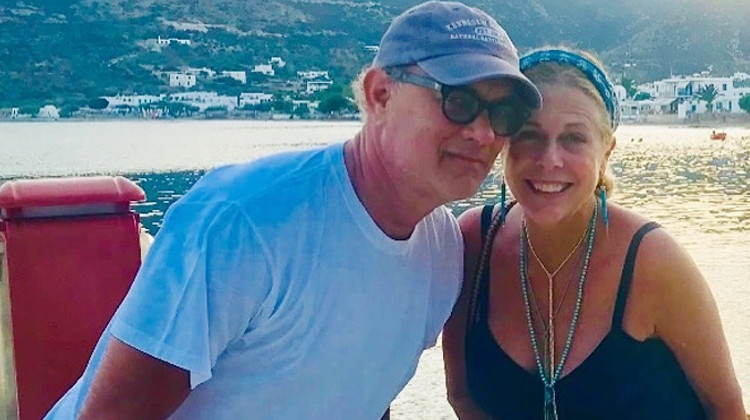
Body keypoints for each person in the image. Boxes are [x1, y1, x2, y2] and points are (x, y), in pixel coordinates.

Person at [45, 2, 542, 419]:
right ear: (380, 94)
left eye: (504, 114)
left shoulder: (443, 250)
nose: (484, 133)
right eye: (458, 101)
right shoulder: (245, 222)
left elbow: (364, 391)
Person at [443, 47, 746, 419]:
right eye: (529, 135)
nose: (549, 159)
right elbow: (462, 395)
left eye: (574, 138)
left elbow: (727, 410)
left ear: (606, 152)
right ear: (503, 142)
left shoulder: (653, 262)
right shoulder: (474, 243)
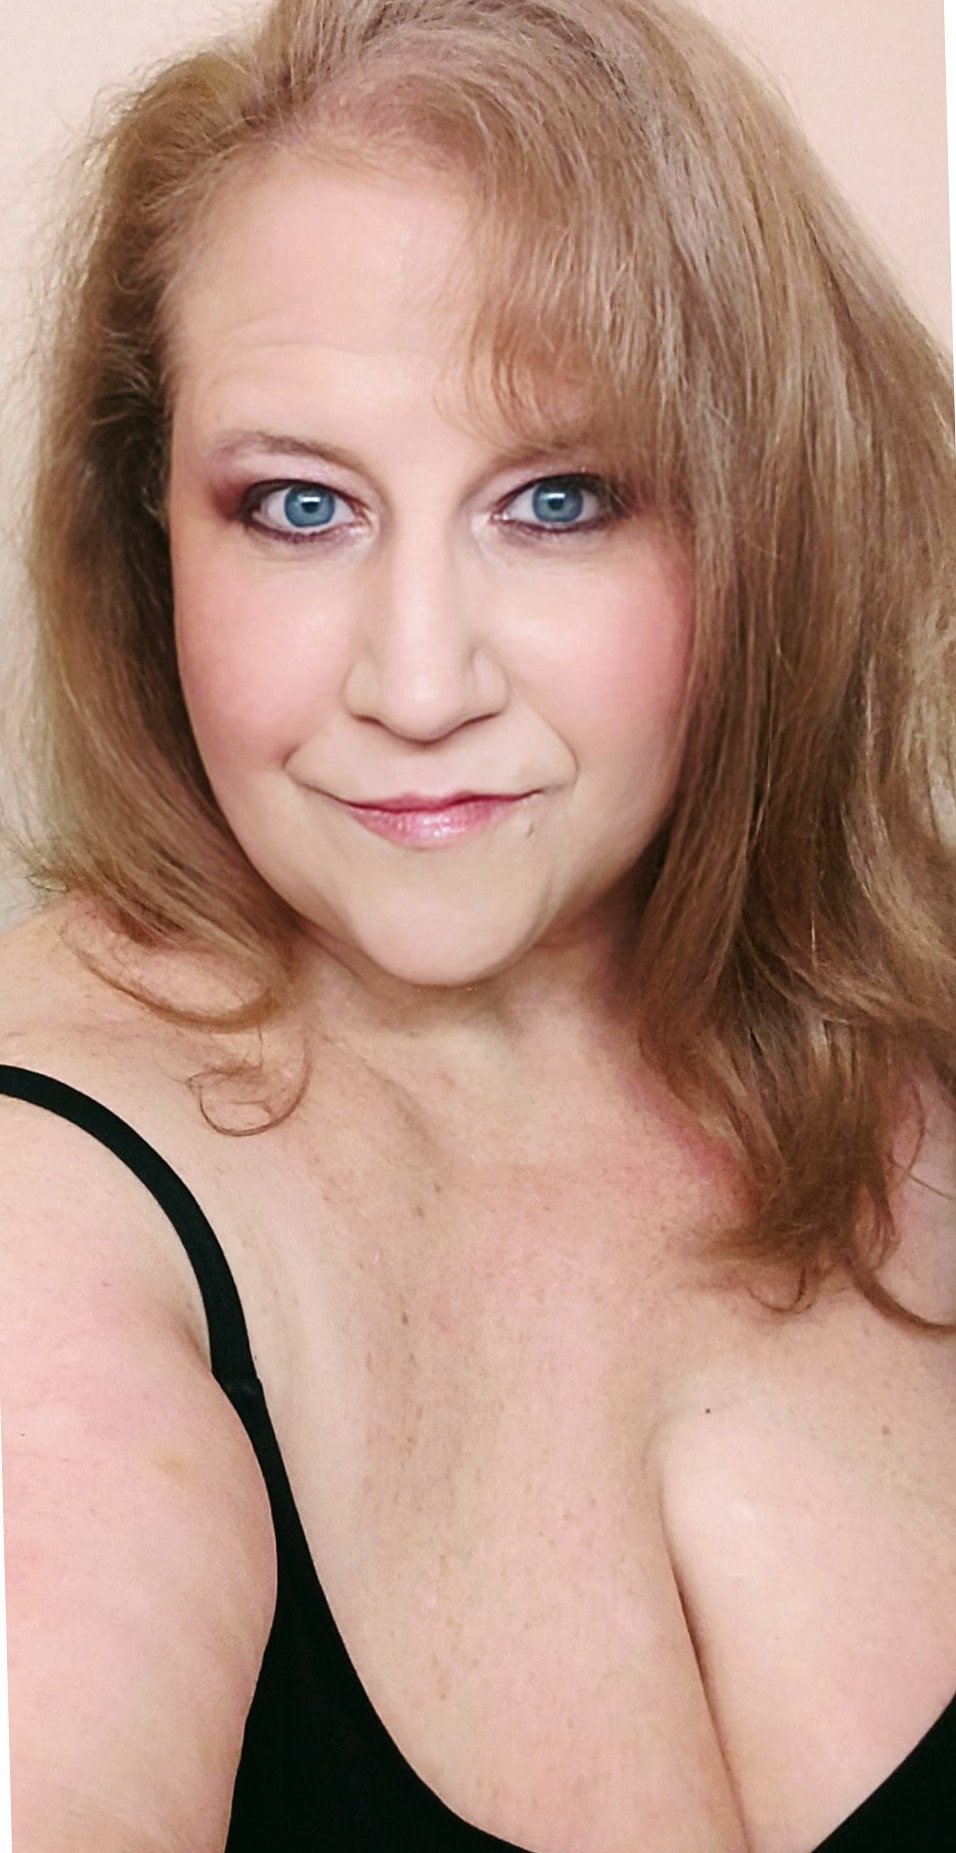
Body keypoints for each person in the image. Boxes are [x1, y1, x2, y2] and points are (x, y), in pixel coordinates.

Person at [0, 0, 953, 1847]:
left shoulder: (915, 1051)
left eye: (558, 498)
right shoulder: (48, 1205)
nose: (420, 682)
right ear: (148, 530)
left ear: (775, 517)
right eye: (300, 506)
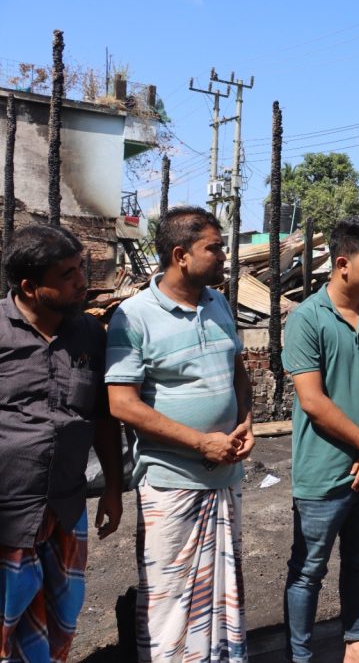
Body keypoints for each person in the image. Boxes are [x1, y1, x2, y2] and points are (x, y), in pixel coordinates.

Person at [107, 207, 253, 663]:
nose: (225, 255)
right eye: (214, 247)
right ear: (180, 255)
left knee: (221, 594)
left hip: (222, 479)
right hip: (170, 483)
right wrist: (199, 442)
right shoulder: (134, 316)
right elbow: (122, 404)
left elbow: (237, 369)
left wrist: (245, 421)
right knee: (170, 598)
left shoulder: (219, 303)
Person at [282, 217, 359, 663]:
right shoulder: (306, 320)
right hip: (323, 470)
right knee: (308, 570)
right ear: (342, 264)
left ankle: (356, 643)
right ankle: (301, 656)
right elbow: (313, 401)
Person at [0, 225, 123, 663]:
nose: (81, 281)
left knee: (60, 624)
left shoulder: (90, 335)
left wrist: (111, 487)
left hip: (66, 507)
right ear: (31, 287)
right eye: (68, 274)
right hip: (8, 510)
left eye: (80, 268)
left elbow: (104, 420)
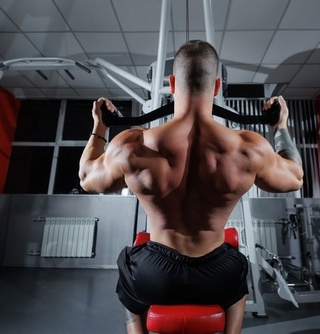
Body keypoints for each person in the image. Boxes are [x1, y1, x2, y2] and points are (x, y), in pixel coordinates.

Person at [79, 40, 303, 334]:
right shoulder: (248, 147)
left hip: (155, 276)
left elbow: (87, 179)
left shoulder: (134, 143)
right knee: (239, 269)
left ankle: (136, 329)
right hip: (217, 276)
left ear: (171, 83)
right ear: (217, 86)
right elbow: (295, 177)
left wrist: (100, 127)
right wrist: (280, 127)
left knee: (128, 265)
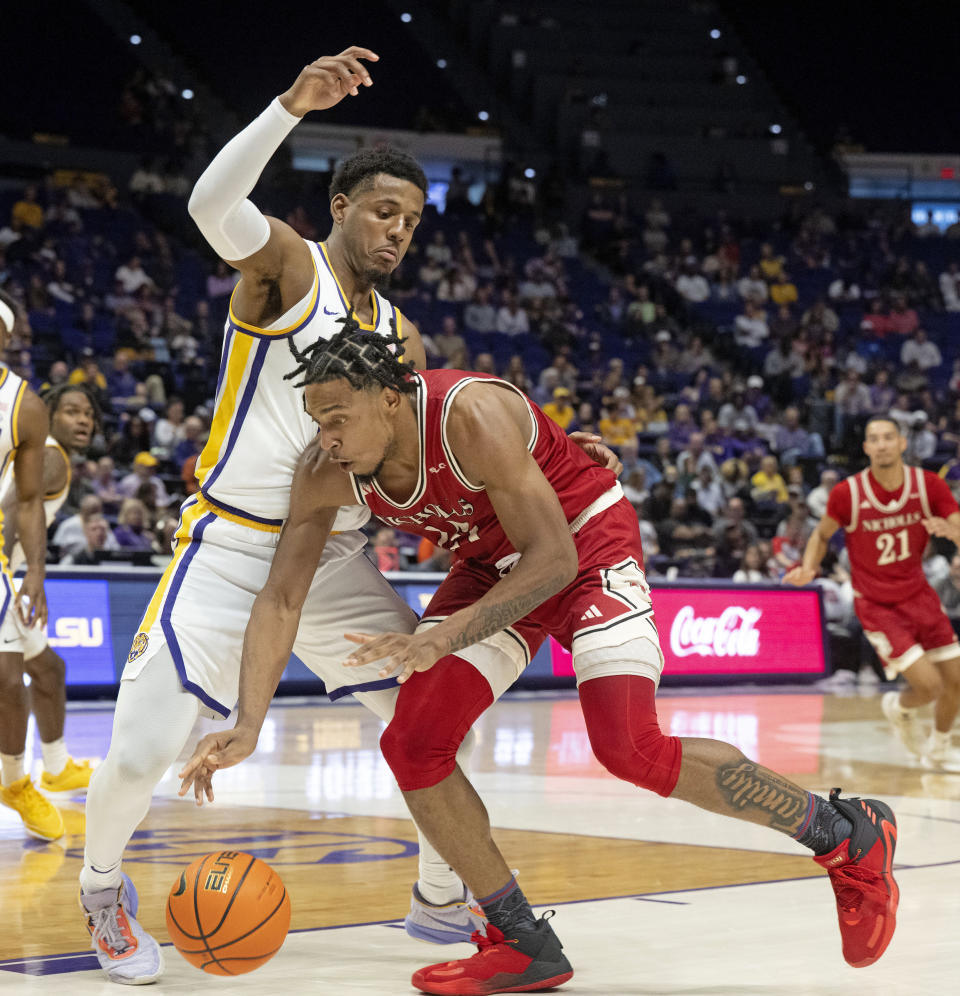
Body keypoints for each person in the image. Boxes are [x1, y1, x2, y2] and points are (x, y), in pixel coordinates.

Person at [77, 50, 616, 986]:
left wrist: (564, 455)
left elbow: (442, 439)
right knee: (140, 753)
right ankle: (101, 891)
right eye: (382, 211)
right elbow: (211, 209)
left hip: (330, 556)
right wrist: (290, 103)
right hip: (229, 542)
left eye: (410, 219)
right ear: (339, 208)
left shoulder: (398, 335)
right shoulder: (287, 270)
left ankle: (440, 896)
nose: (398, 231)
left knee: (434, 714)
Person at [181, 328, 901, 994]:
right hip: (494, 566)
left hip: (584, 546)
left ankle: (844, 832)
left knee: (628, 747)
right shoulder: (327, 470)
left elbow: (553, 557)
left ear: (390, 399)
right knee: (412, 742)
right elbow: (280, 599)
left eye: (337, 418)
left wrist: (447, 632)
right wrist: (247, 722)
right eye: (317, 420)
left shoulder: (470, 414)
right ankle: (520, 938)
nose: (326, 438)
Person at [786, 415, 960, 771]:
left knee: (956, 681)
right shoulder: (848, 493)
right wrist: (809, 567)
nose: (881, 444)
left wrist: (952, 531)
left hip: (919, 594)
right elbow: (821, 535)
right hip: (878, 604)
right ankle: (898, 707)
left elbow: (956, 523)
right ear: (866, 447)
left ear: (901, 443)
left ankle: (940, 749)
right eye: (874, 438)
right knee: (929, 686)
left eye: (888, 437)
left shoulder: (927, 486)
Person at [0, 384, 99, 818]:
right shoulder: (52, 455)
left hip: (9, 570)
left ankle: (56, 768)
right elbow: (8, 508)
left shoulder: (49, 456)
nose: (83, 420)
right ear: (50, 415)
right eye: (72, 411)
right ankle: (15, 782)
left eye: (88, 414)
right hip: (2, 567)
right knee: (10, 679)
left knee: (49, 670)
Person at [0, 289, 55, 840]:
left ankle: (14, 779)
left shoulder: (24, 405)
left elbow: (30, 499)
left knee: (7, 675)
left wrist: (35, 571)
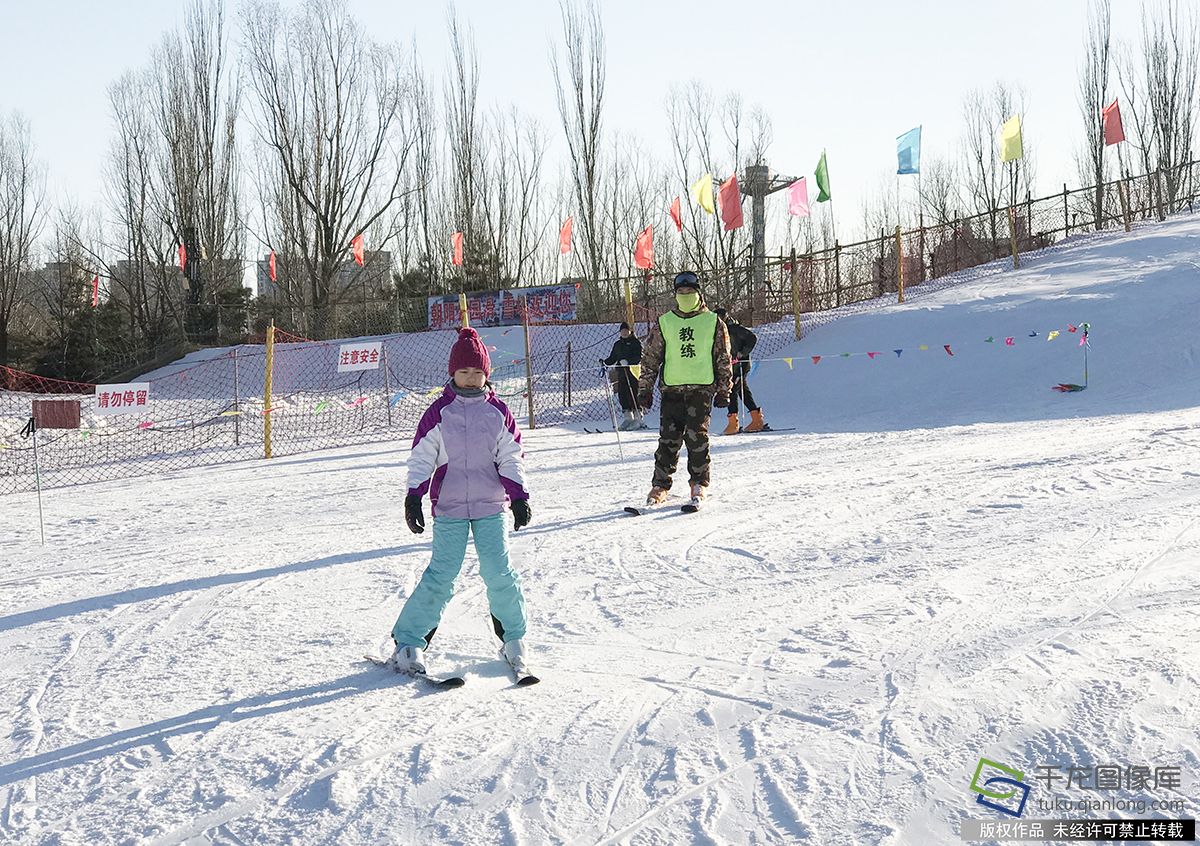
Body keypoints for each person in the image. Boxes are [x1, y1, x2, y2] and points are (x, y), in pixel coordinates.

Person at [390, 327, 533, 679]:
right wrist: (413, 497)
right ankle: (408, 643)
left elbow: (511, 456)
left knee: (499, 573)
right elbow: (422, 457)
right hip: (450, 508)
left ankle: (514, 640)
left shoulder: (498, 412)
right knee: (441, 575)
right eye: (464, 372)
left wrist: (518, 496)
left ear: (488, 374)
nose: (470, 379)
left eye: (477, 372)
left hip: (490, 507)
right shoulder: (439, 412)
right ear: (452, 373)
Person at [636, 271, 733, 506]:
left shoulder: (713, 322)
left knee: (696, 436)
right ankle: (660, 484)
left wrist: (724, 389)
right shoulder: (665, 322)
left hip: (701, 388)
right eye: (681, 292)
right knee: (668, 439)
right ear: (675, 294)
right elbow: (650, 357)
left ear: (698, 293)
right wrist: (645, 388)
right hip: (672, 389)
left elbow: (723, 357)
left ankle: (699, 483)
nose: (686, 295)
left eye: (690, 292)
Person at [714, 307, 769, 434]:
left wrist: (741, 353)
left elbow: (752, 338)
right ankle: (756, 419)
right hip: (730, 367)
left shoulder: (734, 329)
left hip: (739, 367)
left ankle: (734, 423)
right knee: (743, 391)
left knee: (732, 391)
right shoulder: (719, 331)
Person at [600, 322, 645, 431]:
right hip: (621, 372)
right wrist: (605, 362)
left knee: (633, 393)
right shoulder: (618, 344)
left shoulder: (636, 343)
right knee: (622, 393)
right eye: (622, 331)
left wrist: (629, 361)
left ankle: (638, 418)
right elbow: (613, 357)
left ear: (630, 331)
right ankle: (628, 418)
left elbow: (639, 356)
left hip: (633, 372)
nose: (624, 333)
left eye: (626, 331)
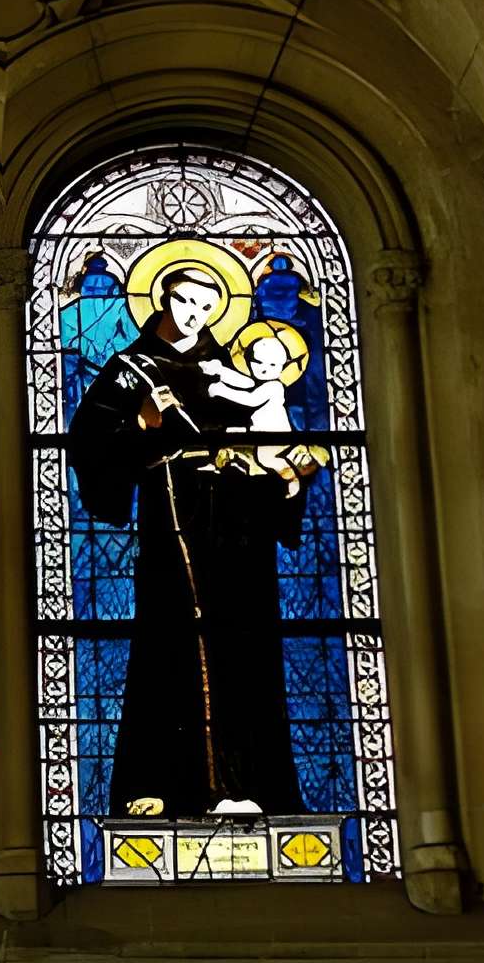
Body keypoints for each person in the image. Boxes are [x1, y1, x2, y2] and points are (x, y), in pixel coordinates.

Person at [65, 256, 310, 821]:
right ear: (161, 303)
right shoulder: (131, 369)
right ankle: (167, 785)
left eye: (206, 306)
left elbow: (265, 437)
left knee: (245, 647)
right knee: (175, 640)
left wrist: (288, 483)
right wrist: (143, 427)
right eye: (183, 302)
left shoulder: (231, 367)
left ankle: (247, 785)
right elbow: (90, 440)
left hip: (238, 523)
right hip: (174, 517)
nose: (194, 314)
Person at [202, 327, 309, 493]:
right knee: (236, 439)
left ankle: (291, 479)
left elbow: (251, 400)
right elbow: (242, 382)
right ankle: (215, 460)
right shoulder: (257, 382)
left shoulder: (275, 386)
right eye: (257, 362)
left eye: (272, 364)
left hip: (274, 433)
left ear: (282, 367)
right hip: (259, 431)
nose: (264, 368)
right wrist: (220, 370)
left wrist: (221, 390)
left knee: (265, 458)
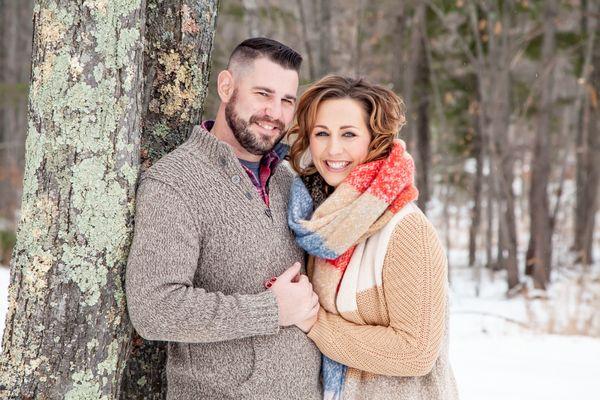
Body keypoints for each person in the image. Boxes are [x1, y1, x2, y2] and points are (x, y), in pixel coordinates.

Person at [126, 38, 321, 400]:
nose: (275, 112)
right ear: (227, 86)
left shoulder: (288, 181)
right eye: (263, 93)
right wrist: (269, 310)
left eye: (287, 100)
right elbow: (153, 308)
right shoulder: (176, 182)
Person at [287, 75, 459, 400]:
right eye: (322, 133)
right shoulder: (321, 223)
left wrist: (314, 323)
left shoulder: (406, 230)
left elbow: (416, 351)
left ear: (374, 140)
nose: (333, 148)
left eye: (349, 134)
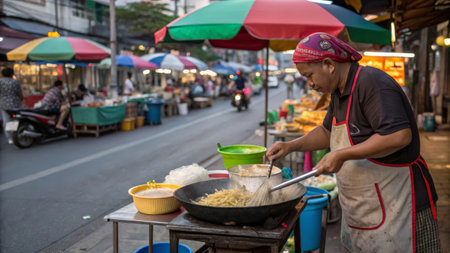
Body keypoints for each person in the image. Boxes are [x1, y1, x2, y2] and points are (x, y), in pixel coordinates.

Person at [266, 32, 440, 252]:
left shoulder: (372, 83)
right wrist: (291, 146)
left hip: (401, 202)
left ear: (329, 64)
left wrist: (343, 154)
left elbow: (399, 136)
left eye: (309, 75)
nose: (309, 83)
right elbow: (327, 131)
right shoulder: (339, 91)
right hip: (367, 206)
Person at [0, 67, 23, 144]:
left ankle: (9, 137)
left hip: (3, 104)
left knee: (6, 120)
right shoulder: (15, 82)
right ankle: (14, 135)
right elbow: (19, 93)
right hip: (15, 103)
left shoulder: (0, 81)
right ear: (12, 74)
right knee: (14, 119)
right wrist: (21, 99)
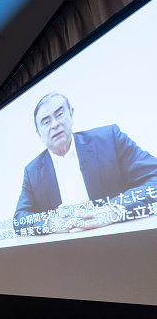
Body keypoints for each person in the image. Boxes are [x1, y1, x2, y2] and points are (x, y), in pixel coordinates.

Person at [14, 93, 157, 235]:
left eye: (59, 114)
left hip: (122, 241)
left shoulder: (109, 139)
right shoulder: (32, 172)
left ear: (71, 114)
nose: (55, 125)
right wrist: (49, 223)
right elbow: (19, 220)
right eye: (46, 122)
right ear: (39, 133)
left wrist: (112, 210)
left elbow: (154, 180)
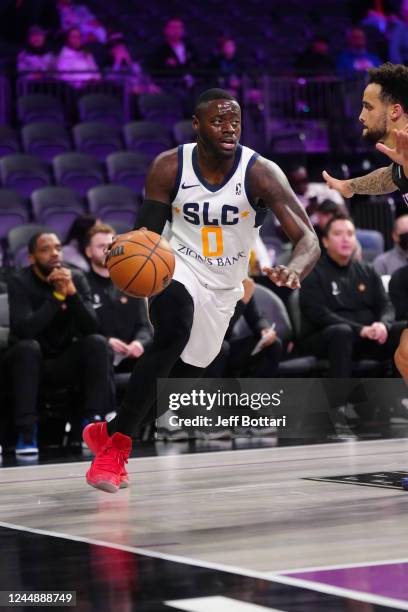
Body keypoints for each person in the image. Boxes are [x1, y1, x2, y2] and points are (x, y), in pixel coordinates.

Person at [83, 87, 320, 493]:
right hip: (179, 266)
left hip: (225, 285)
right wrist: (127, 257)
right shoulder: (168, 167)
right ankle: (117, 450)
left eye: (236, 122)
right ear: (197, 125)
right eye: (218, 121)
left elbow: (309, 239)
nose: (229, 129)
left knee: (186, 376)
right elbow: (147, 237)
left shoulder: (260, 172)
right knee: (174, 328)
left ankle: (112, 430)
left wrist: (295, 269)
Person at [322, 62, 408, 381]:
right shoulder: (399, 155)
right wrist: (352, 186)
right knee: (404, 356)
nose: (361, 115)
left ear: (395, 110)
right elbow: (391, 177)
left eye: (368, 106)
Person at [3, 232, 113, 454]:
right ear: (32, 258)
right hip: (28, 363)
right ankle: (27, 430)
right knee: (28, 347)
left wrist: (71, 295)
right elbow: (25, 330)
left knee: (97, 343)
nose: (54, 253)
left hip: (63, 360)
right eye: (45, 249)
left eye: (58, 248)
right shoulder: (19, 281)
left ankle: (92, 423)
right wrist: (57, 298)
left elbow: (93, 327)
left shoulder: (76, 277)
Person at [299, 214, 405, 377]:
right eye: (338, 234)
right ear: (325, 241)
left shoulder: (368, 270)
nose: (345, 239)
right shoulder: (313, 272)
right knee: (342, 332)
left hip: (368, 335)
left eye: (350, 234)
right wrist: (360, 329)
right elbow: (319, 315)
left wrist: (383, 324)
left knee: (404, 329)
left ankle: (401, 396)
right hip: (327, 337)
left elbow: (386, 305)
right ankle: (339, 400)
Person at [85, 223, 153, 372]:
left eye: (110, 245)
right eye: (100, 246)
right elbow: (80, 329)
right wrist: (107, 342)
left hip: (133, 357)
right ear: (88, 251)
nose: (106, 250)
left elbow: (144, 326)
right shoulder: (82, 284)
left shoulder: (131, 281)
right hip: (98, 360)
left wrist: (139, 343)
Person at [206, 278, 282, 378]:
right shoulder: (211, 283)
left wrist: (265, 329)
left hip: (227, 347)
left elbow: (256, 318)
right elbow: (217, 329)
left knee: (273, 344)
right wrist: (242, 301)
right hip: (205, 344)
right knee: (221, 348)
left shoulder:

* Exercise instructions
Above are some records. Output exactly the lines from the one that contains "right ear: (503, 142)" to the one that contains "left knee: (128, 265)", keeping both, and omit the pictures.

* Task result
right ear: (503, 142)
left shoulder: (653, 262)
right shoulder: (474, 243)
Body keypoints for each person in the image. Boxes are [x1, y1, x2, y2] and points are (x, y), in pixel coordinates.

Person at [0, 0, 953, 1847]:
left shoulder: (915, 1051)
left eye: (558, 498)
right shoulder: (48, 1205)
nose: (420, 682)
right ear: (148, 530)
left ear: (775, 517)
right eye: (300, 506)
Body keypoints for each person in the image. Boxes are [x1, y1, x2, y2] and points are (x, y), in pixel coordinates.

Person at [107, 207, 253, 663]:
nose: (225, 255)
right eye: (214, 247)
right ear: (180, 255)
left knee: (221, 594)
left hip: (222, 479)
right hip: (170, 483)
right wrist: (199, 442)
right shoulder: (134, 316)
right elbow: (122, 404)
left elbow: (237, 369)
left wrist: (245, 421)
right knee: (170, 598)
left shoulder: (219, 303)
Person at [282, 217, 359, 663]:
right shoulder: (306, 320)
right hip: (323, 470)
right knee: (308, 570)
right ear: (342, 264)
left ankle: (356, 643)
right ankle: (301, 656)
right elbow: (313, 401)
Person at [0, 225, 123, 663]:
nose: (81, 281)
left knee: (60, 624)
left shoulder: (90, 335)
left wrist: (111, 487)
left hip: (66, 507)
right ear: (31, 287)
right eye: (68, 274)
right hip: (8, 510)
left eye: (80, 268)
left elbow: (104, 420)
Body keypoints for each person in the image. Boxes are [x1, y1, x2, y2] and points are (x, y), in pixel coordinates.

Person at [79, 40, 303, 334]:
right shoulder: (248, 147)
left hip: (155, 276)
left elbow: (87, 179)
left shoulder: (134, 143)
right knee: (239, 269)
left ankle: (136, 329)
right hip: (217, 276)
left ear: (171, 83)
right ear: (217, 86)
right elbow: (295, 177)
left wrist: (100, 127)
right wrist: (280, 127)
left knee: (128, 265)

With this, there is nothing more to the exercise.